Leigh M. Manasevit, Esq.
Michael Brustein, Esq.
Brustein & Manasevit
3105 South Street, N. W.
Washington, D.C., 20007

Howard D. Sorensen, Esq.
Office of the General Counsel
U.S. Department of Education
600 Independence Avenue, S.W.
Washington, D.C. 20202-2110

Footnote: 1    1 The notice also provided that the Emergency Action initiated by SFAP on July 9, 1996, would continue during the pendency of this action. Subsequently, the Show Cause Hearing Official assigned to adjudge that matter revoked that Emergency Action after raising serious questions as to whether Syrit fell within the purview of 34 C.F.R. § 600,11(c)(2) when it resigned from its accrediting agency. In re Syrit Computer School Systems, Docket No. 96-123-EA, U.S. Dep't of Educ. (November 18, 1996).
Footnote: 2    2 My September 5, 1996, Order Governing Proceedings directed that, based on the narrow scope of the issues, the case would be handled by the submission of briefs without an evidentiary hearing. Syrit subsequently moved that I order an evidentiary hearing claiming it was necessary to the effective presentation of a defense. SFAP objected and argued that the question to be resolved was a legal one and no material issues of fact were in dispute. After an exchange of briefs, the parties separately requested an opportunity to present evidence at an evidentiary hearing. Therefore, on January 28, 1997, I ordered such a hearing.
Footnote: 3    3ACCSCT is a nationally recognized accrediting agency which has been approved by the Secretary under the provisions of 20 U.S.C. § 1099b.
Footnote: 4    4 § 600.11(c)(2) provides that:

An institution may not be considered eligible for 24 months after it has withdrawn voluntarily from its accreditation or reaccreditation status under a show-cause or suspension order issued by an accrediting agency, unless that agency rescinds that order.
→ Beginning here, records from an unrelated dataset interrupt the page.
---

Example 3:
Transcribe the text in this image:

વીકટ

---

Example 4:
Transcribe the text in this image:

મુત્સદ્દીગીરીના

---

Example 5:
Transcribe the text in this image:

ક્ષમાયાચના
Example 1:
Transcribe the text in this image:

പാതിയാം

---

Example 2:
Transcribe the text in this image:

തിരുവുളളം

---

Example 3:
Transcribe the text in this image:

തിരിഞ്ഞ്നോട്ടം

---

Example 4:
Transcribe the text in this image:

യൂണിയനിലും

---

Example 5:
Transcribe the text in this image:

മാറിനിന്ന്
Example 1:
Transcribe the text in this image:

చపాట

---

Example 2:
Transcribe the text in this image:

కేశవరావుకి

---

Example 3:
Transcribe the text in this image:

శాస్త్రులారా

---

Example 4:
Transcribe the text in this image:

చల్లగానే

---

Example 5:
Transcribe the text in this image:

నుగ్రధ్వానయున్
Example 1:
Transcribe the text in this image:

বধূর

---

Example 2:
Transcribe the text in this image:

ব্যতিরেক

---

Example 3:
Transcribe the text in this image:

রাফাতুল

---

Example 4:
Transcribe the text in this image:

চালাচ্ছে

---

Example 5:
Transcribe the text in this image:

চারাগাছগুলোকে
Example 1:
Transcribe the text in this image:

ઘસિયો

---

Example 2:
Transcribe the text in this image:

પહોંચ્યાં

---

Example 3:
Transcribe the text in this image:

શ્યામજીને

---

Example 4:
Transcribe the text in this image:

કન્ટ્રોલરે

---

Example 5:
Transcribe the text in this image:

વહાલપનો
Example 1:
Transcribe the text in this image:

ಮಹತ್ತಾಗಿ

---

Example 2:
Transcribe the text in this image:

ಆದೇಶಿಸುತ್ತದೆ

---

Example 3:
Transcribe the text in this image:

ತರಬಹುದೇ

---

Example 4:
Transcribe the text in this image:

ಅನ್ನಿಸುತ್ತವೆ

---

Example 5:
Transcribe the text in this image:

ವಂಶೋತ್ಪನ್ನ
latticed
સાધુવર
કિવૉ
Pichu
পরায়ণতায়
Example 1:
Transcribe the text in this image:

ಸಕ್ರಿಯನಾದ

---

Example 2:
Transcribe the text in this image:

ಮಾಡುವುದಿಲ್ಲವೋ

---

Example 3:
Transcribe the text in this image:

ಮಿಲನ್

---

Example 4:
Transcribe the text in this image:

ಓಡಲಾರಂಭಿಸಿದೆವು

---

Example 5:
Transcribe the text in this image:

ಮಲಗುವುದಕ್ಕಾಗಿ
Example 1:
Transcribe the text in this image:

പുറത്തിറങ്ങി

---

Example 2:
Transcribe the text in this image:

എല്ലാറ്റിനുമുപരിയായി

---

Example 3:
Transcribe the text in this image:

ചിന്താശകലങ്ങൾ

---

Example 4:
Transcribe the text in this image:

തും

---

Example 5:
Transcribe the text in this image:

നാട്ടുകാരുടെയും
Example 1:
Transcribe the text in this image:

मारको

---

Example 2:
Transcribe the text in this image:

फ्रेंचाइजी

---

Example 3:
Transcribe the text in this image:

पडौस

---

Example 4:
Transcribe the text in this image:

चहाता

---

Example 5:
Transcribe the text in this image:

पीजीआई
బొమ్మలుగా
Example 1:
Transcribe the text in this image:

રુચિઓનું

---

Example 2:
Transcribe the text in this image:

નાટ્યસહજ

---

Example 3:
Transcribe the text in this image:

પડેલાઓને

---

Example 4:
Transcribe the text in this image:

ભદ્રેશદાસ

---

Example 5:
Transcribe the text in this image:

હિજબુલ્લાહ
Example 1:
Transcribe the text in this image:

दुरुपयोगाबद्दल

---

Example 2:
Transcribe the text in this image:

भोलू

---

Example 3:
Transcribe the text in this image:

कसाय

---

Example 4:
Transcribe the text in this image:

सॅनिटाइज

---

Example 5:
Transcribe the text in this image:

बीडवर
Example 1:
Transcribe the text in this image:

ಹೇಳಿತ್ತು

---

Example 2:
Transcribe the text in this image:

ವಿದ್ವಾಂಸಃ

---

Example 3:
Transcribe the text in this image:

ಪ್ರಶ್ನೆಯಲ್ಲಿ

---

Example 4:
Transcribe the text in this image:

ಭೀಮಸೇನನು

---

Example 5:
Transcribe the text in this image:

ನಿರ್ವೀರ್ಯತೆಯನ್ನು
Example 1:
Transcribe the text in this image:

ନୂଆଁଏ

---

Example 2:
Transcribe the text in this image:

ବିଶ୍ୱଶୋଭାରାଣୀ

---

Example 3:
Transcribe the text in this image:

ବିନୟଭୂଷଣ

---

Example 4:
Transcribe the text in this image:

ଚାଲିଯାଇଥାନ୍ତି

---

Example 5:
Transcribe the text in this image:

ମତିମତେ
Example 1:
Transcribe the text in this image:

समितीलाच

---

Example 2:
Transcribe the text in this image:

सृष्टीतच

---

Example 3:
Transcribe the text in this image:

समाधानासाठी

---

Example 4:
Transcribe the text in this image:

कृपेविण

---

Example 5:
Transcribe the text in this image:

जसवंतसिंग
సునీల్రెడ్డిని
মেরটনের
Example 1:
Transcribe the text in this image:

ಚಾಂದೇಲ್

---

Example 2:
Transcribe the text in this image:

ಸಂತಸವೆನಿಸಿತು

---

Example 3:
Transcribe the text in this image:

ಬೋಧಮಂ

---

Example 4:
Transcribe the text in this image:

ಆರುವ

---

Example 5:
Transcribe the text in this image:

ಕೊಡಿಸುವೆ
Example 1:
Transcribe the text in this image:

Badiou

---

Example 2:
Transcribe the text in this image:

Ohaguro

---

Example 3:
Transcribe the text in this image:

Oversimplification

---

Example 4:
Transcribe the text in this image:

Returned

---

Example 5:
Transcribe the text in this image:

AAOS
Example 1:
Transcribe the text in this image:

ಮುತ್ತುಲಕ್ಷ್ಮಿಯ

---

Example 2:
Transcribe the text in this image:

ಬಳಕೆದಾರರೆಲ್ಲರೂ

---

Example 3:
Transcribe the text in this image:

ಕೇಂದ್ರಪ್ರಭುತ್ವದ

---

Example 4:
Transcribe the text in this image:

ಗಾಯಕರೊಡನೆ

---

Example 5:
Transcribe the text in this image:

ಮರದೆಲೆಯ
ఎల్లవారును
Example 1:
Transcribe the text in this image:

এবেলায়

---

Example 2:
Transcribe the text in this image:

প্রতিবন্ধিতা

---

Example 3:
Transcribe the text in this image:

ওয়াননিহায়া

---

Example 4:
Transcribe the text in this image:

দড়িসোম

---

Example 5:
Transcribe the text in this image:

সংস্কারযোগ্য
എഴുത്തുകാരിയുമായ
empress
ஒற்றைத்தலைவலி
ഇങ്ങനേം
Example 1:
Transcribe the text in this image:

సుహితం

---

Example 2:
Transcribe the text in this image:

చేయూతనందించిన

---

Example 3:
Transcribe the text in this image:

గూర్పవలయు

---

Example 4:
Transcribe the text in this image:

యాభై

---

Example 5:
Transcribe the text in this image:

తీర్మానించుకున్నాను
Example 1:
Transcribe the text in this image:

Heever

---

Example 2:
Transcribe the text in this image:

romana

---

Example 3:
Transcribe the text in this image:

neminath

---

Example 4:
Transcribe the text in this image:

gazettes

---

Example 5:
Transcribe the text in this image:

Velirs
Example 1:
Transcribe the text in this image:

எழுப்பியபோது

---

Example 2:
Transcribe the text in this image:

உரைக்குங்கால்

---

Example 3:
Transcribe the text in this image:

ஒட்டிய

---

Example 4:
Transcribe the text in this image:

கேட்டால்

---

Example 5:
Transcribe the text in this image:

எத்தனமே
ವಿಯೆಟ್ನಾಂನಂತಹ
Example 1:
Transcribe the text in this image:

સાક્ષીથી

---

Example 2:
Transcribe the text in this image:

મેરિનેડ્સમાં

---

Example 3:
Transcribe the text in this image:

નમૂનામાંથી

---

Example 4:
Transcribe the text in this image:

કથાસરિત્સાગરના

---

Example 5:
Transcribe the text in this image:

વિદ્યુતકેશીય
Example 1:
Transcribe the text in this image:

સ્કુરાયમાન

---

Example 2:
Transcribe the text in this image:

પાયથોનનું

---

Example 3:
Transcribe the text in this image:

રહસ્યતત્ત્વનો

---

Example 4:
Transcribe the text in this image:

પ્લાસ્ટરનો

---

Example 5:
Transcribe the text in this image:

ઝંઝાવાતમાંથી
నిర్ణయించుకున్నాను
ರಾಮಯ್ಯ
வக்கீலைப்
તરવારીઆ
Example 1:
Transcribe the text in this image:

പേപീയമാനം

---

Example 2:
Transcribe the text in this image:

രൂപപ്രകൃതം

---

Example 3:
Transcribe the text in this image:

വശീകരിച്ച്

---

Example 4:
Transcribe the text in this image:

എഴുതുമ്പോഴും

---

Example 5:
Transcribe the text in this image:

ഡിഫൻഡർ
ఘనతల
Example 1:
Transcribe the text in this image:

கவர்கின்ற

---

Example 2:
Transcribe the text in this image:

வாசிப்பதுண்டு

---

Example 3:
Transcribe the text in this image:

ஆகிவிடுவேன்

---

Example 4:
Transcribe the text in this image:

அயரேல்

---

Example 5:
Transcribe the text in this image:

Footnote: 5    5 The New York State Board of Regents is a nationally recognized accrediting agency which has been approved by the Secretary under the provisions of 20 U.S.C. § 1099b.
Footnote: 6    6 It is of interest to note that the staff member of IPOS referenced above, testified that he was unaware of that approval requirement even though he has been employed at IPOS for over two years and that office is responsible for processing changes in accreditation.
Footnote: 7    7 See, e.g., Continental Training Services, Inc. v. Cavazos, 893 F.2d 877 (7th Cir. 1990) (holding that an institution has a recognized property interest and, therefore, due process requirements are mandated whenever ED seeks to terminate the eligibility of that institution which has previously been deemed eligible in all other respects and has participated in the Title IV programs).
Footnote: 8    8 Clearly, where ED determines that an institution's withdrawal from accreditation status comes within the conduct for which Congress enacted 20 U.S.C. § 1099b(j)(3), enforcement of 34 C.F.R. § 600.11(c)(2) would be appropriate, if not required.